Something in Natasha's heart froze. Her hands put down the cups, opened the envelope, and took out polaroid photos, sharply lit photos of dark hair and startling blue eyes and parted lips with no life behind them, and a fading streak of crimson. She closed her eyes, and opened them again, and closed them, and opened them, but photos were not paintings, they stayed the same, and she could read John's expression now.
"Natasha. Please. If you know anything about this girl, you have to tell me."
"John."
"Don't look at me like that, this- this is not an accusation. But anything could help. A name. A date. Her family deserves to know."
"John."
"Or maybe you mean to tell me you painted the crime scene by accident."
"Yes! Watcher, John, what did you think happened?!"

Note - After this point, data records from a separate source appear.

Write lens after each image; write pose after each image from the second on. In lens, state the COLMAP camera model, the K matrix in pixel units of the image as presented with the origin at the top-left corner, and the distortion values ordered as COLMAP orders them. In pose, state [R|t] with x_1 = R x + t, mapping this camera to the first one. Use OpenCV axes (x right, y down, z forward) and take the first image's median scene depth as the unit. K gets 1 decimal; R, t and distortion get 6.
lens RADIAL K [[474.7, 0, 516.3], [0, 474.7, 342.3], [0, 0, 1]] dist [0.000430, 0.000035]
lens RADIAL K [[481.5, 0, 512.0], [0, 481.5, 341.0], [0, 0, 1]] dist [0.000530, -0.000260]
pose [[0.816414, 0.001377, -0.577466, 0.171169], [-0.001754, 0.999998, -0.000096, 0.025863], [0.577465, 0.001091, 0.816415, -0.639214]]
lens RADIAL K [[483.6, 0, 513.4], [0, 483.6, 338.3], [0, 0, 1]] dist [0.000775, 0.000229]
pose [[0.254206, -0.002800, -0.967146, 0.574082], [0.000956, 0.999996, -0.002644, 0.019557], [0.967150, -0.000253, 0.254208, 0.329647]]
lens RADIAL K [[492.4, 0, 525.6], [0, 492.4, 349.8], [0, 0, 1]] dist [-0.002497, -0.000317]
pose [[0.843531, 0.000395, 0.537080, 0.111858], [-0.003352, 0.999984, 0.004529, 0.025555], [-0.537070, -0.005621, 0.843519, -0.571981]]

"I don't know. But I think you know."
"I've never seen this girl in my life, John." Her legs were shaking. And that goddamn portrait was drilling its eyes into her back, she felt its presence as if it were a person sitting quietly and getting off on her panic. She wished it would speak its mind already, join in and offer an explanation, or at least assert her in her hope that it's just a bad trip and that she should never, ever buy weed from Rick Contrary again. But the painting was quiet, and John was quiet, and Natasha was quiet, and she knew that she was in really deep shit.
John didn't press on. He shook his head and left, telling her over his shoulder to stay in town, maybe.
They won't need her after all, maybe.
Or maybe he will come back with slip of paper authorizing him to drag her into an interrogation room, but he will just ask her to come with him on her own, he won't want to use it on her, it's just a formality, it won't take long. And at the Police station they will agree that she had no way of reaching Downtown that night, that she had no obvious motive, they will shake her hand and apologize. And her rivals will whisper about it and be so goddamn jealous of her own scandal, and this painting will pay off her student loans, maybe.
And her best friend will never stop looking at her like she was a stranger.
"Bitch," she said to the portrait pointedly.
+++++++++++++++++++++++++++++++
A/N:
Someone requested a Rainelle/Natasha picture during Femslash February, and I kind of wanted to write a companion piece to it ever since. I wanted to end this on a lighter note, but my fingers slipped onto the drama key, I suppose.